WRITTEN TASK: Rewrite the passage on child well-being, starting at "If we wanted" and ending at "sticker for that.", with "bumper sticker" replaced by "slogan".

══ QUOTED PASSAGE ══

We have to ask ourselves now: are we doing enough to keep up the momentum? I fear we are not.

Where all the children are above average”

Radio storyteller Garrison Keillor says his fictional hometown of Lake Woebegone, Minnesota is “where all the women are strong, all the men are good-looking, and all the children are above average.”  We don’t know where he gets his data on the men and women, but he’s got the right notion about the children.

Minnesota tops the list for overall child well-being, followed by New Hampshire, Massachusetts, Iowa, and Vermont. These states are not inherently better places to be or raise a child than North Carolina. Instead, policymakers, advocates and local communities have worked together to implement policies and programs that strengthen the well-being of children and their families.

These states don’t have secret programs or money machines. They’ve made children’s health and education and the economic and world around them, a priority. We could do the same kinds of things, and we have done them in the past, like enacting the Earned Income Tax Credit which has lifted thousands of North Carolina children out of poverty.

If we wanted to seriously compete as a state, we would need to make investments in programs and policies that close racial and geographic gaps, enhance work supports to keep parents working and earning an adequate wage, and increase children’s capacity to acquire skills to be successful in the 21st century economy.

And we need to come up with a bumper sticker for that.

═══
══ MATERIAL PROVIDED ══

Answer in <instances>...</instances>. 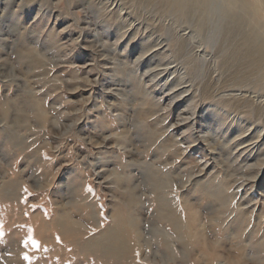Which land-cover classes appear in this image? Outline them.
<instances>
[{
    "label": "rangeland",
    "instance_id": "obj_1",
    "mask_svg": "<svg viewBox=\"0 0 264 264\" xmlns=\"http://www.w3.org/2000/svg\"><path fill=\"white\" fill-rule=\"evenodd\" d=\"M0 264H264V0H0Z\"/></svg>",
    "mask_w": 264,
    "mask_h": 264
},
{
    "label": "bare ground",
    "instance_id": "obj_2",
    "mask_svg": "<svg viewBox=\"0 0 264 264\" xmlns=\"http://www.w3.org/2000/svg\"><path fill=\"white\" fill-rule=\"evenodd\" d=\"M191 208H194V206H191ZM117 217H119V216H117ZM118 219H119V218H118ZM121 219H123V217H122ZM119 220H120V219H119ZM124 220H125V219H124ZM115 221H116V217H115ZM121 221H122V220H121ZM117 223H118L119 226H120V223H121V225H122L124 222H123V223H122V222L119 223V221H118ZM124 224H125V223H124ZM124 224H123V225H124ZM125 225H126V224H125ZM175 225H176V224H175ZM123 227L125 228V226H123ZM124 228H123V230H124ZM127 228H128V227H127ZM127 228H125V229H127ZM131 229H132V228H131ZM122 233H123V232H122ZM120 234H121V233H120ZM120 234H119V235H120ZM124 234H126V233L124 232ZM122 235H123V234H122ZM114 236H115V235H114ZM116 236H117V234H116ZM118 238L121 239L120 236H119ZM129 238H130V237H129ZM119 246L122 247V244H120ZM119 246H118V247H119ZM120 247H119V248H120ZM133 248H134V247H133ZM125 250H127V249H125ZM235 262H236V261H235Z\"/></svg>",
    "mask_w": 264,
    "mask_h": 264
}]
</instances>
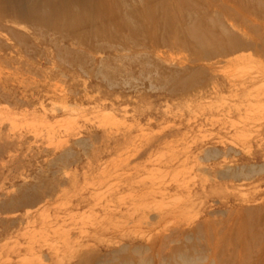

═══

ANSWER BELOW:
If we wanted to seriously compete as a state, we would need to make investments in programs and policies that close racial and geographic gaps, enhance work supports to keep parents working and earning an adequate wage, and increase children’s capacity to acquire skills to be successful in the 21st century economy.

And we need to come up with a slogan for that.